Askett NIANDJUE est né en 9 à JAQUE-VILLE Côte d’Ivoire. Ce n’est pas un village perdu, mais une petite ville entre mer et lagune. Le pays est ouvert sur le monde. Comme le laisse entendre la toponymie, l’influence des navigateurs européens y est ancienne. Ces villages côtiers se haussent au-delà des horizons étroits. Des hommes ont navigué depuis plusieurs générations. Les pêcheurs vont en mer ou sur la lagune.
Les femmes vendent au loin le poisson séché, produit de la pêche.
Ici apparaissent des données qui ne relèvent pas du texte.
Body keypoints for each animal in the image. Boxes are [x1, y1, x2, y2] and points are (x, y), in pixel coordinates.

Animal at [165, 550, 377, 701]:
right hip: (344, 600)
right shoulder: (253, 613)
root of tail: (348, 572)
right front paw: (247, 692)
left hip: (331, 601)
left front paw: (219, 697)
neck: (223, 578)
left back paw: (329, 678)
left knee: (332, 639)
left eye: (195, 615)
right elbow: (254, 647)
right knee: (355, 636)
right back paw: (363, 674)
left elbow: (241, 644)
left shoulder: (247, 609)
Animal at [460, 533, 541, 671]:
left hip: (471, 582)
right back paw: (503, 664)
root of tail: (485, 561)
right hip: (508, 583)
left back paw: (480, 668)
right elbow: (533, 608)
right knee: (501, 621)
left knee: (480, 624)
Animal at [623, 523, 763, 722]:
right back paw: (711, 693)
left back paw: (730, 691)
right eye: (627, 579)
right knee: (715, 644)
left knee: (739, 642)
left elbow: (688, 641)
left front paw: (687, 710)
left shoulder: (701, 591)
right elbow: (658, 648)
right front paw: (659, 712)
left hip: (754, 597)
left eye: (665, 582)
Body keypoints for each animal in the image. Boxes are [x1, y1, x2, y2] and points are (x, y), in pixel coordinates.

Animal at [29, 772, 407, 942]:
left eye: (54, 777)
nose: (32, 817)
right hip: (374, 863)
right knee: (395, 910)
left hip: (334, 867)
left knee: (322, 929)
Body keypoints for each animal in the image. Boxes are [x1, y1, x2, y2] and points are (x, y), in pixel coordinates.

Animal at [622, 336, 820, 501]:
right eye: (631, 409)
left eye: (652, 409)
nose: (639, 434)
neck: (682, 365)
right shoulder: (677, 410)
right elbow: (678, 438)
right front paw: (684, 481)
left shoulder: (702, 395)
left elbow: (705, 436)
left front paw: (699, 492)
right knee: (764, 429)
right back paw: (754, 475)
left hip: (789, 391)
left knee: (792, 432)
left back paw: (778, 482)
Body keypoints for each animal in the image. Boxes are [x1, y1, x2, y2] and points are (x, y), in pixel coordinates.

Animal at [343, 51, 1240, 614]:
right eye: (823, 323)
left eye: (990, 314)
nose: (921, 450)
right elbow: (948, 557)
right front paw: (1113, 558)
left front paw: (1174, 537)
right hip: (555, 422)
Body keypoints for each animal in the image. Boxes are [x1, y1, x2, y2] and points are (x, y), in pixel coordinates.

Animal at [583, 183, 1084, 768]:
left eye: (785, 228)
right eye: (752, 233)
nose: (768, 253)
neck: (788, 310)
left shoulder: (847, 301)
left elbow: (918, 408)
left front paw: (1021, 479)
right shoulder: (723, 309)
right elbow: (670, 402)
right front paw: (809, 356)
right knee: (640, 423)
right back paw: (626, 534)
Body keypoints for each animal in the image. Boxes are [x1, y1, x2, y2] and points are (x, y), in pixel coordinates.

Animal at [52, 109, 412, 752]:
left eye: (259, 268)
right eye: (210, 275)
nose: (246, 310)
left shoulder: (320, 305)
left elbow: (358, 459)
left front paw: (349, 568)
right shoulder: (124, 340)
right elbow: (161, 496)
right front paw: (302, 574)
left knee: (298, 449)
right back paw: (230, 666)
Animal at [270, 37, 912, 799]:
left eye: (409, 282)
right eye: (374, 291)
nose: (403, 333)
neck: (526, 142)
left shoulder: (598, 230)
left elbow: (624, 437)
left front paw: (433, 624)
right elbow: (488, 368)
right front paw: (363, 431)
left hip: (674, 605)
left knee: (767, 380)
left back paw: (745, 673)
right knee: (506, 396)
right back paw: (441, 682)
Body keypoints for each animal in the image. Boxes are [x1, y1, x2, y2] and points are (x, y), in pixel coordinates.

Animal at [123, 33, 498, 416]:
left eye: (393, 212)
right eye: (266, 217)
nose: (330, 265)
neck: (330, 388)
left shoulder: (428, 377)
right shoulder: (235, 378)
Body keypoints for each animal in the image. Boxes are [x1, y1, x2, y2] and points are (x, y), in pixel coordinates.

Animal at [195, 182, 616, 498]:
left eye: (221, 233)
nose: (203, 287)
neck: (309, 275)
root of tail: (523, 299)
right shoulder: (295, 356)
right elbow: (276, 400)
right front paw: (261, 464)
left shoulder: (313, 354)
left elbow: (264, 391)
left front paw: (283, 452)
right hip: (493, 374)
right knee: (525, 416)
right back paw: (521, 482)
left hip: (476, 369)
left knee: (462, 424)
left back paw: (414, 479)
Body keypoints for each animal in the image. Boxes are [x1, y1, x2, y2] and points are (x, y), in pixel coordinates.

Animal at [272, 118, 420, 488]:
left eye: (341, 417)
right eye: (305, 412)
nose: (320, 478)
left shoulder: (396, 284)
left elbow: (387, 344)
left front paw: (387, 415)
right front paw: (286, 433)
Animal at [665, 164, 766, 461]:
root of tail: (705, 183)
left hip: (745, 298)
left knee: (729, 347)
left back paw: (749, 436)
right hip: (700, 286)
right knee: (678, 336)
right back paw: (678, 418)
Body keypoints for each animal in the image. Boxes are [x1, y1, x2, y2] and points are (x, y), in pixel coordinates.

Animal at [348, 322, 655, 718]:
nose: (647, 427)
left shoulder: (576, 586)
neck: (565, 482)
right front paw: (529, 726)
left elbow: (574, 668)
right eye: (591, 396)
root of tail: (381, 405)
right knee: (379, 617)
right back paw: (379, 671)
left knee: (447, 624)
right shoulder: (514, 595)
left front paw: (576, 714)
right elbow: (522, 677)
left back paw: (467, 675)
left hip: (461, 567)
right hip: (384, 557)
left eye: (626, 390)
Après sa scolarité, Askett étudie aux Arts Décoratifs à Nice, puis aux Beaux Arts à Bourges. Resté fidèle à la ville de ses études, il voyage cependant, fréquente l’atelier d’amis graveurs à Rome, monte des expositions en Norvège, à Abidjan, en Suisse. Variées sont ses admirations et ses amitiés. Tiberio un Brésilien, Lattier un Ivoirien sculpteur, disparu alors que l’originalité de son talent commençait à être reconnue.
Picasso bien entendu fait partie de ses admirations : il lui est reconnaissant d’avoir fait connaître l’Art Nègre. Fervent des traditions africaines. Askett cherche au fond de lui-même les souvenirs concrets des tissus africains qui lui livrent des symboles abstraits.
Les mystères du Sahara lui donnent une leçon de simplification. Les matériaux de son pays d’origine, argile, terre et latérite marquent sa palette.
La rigueur des techniques de gravure l’a amené à une grande exigence. Rares sont les artistes Africains qui s’astreignent à cet art austère. Au-delà des matières flatteuses du pastel, de la gouache ou de l’huile, le graveur est contraint de penser dans un monde austère qui tempère de rigueur géométrique toute sa création. Céramiste, au contact de la terre, il en extrait des formes et des figures marquées par l’inquiétude de l’Art Nègre.